**INSTRUCTIONS FOR THE TASK**:
Only one stretch of the records below is wanted: the lines from the one holding "melanoma was stained" through the one holding "shows no protein". Return it exactly, both ends included.

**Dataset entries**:
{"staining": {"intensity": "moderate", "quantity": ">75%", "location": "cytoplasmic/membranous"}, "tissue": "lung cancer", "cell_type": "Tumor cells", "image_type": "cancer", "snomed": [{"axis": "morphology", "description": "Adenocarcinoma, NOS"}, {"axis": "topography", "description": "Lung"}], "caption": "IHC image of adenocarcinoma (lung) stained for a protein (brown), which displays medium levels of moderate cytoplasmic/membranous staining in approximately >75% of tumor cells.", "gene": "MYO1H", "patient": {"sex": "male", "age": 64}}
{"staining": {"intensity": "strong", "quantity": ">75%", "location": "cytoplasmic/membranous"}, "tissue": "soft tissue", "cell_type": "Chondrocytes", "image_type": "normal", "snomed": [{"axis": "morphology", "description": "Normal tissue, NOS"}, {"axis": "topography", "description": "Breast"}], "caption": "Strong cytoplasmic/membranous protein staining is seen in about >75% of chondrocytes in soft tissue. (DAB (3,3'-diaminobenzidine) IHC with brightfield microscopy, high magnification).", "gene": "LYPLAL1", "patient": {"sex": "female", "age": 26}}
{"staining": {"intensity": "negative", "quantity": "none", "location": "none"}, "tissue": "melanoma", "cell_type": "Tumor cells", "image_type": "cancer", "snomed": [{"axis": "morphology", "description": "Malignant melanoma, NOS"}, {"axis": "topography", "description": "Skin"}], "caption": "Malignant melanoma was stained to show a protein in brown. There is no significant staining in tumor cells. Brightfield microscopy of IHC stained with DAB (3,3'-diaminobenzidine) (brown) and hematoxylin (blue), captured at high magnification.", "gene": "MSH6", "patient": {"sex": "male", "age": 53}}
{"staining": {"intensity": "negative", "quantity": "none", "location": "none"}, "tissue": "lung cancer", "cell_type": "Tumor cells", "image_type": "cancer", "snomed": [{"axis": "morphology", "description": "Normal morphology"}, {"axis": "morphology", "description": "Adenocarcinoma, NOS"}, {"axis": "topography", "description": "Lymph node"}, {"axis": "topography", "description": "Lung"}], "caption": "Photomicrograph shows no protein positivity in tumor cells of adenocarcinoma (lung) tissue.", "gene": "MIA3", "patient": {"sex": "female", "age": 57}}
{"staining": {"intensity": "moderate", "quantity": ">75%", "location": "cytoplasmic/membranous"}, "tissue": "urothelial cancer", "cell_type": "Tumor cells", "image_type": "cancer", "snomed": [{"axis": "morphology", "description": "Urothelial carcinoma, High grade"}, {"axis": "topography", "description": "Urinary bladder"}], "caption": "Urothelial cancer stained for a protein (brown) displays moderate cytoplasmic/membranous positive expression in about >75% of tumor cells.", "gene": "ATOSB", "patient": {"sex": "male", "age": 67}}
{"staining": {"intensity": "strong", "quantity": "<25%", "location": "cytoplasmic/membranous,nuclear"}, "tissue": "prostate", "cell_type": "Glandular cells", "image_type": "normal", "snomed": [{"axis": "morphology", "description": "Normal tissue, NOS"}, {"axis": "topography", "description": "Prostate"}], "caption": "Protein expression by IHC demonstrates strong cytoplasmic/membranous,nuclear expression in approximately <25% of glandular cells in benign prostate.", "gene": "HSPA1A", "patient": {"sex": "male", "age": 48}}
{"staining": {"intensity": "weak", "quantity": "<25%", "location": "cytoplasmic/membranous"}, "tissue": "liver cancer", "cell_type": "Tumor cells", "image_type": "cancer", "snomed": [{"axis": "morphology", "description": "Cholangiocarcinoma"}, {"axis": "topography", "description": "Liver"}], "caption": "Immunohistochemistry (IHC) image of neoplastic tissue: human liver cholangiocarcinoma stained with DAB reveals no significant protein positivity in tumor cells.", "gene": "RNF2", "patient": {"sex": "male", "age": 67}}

**FINISHED EXERCISE**:
{"staining": {"intensity": "negative", "quantity": "none", "location": "none"}, "tissue": "melanoma", "cell_type": "Tumor cells", "image_type": "cancer", "snomed": [{"axis": "morphology", "description": "Malignant melanoma, NOS"}, {"axis": "topography", "description": "Skin"}], "caption": "Malignant melanoma was stained to show a protein in brown. There is no significant staining in tumor cells. Brightfield microscopy of IHC stained with DAB (3,3'-diaminobenzidine) (brown) and hematoxylin (blue), captured at high magnification.", "gene": "MSH6", "patient": {"sex": "male", "age": 53}}
{"staining": {"intensity": "negative", "quantity": "none", "location": "none"}, "tissue": "lung cancer", "cell_type": "Tumor cells", "image_type": "cancer", "snomed": [{"axis": "morphology", "description": "Normal morphology"}, {"axis": "morphology", "description": "Adenocarcinoma, NOS"}, {"axis": "topography", "description": "Lymph node"}, {"axis": "topography", "description": "Lung"}], "caption": "Photomicrograph shows no protein positivity in tumor cells of adenocarcinoma (lung) tissue.", "gene": "MIA3", "patient": {"sex": "female", "age": 57}}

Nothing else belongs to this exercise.